QUOTED PASSAGE:
###

I am reluctant to give the managing agents contact details of the tenants. I don’t necessarily know which of my tenants are on benefits and don’t think I can pass this information on because of the Data Protection Act if I do know. They apparently have been asked by their insurers who will inflate the premium if there are any residents on benefits.

What do you think? Tenant information requested by freehold managing agents



by Annette Stone

23:02 PM, 29th September 2013, About 8 years ago

Reply to the comment left by "Jay Jay" at "29/09/2013 - 13:53":

In reply to Jay. I have never seen an assured short hold tenant stay 12 years but if the did there would be one fee. Conversely if the tenants changed twice a year it is obviously reasonable if a fee is charged for each tenancy

The reason the lessee is held responsible is because the lease is a contract between the freeholder and the lessee and it is the lessee who is bound by the clauses in the lease. A tenant does not have any part in this relationship in law

In regard to your final point usually complaints are received from more than one lessee about anti social behavior such as I described and the "culprit" is usually fairly easy to identify. In the case of a clear dispute between neighbors it can get a bit more complicated and you have to just try and mediate until there is a resolution if is concerns or affects other residents. If it is purely an issue between two lessees which is not affecting anyone else and is something like noise from above or a parking issue we try and mediate and help to find a fair solution but if this is impossible then the lessees have recourse to the courts if that is unavoidable. This is actually quite rare as most people want to live in peace

by lauren field

11:17 AM, 30th September 2013, About 8 years ago

Hi Mark thanks for your email askng me to take a look at this, As you now know I am away on holiday, however, I have had a chance to skim through.

###

GIVEN DATA:

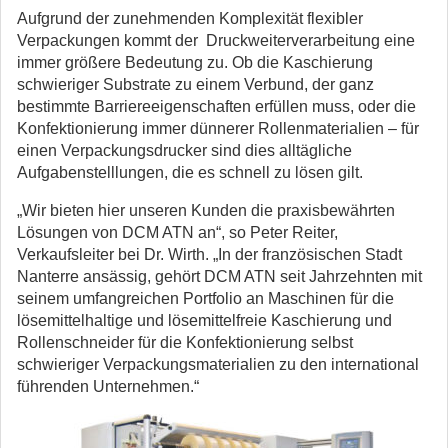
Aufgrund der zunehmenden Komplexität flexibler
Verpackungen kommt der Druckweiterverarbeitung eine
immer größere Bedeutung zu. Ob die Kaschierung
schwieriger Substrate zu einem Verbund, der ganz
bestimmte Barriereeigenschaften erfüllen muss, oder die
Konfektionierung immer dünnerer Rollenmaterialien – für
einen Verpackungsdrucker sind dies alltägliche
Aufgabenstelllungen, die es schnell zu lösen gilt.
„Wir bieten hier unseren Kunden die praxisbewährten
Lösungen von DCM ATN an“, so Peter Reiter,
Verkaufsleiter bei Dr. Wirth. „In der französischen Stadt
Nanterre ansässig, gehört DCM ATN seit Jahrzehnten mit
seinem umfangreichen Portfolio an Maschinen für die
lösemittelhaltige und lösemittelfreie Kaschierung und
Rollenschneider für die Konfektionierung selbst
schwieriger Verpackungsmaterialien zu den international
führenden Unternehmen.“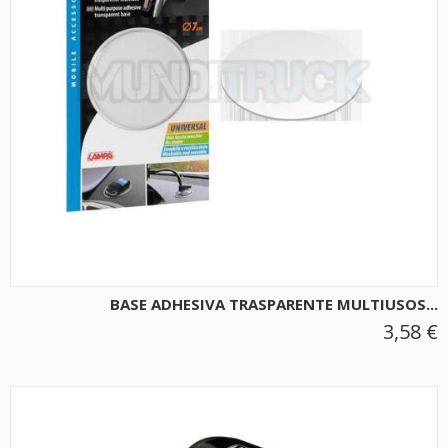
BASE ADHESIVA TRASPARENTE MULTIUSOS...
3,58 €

###

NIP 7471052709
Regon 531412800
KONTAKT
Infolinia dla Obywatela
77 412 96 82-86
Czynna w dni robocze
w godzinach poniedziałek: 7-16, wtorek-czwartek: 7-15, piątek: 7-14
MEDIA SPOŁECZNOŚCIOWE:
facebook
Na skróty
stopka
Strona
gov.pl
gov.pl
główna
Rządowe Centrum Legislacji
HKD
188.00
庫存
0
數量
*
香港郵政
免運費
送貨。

###

DIRECTIVE:
Write out the passage from the thread on tenant information requested by managing agents, from "11:17 AM, 30th" up to and including "to skim through.".

TASK RESPONSE:
11:17 AM, 30th September 2013, About 8 years ago

Hi Mark thanks for your email askng me to take a look at this, As you now know I am away on holiday, however, I have had a chance to skim through.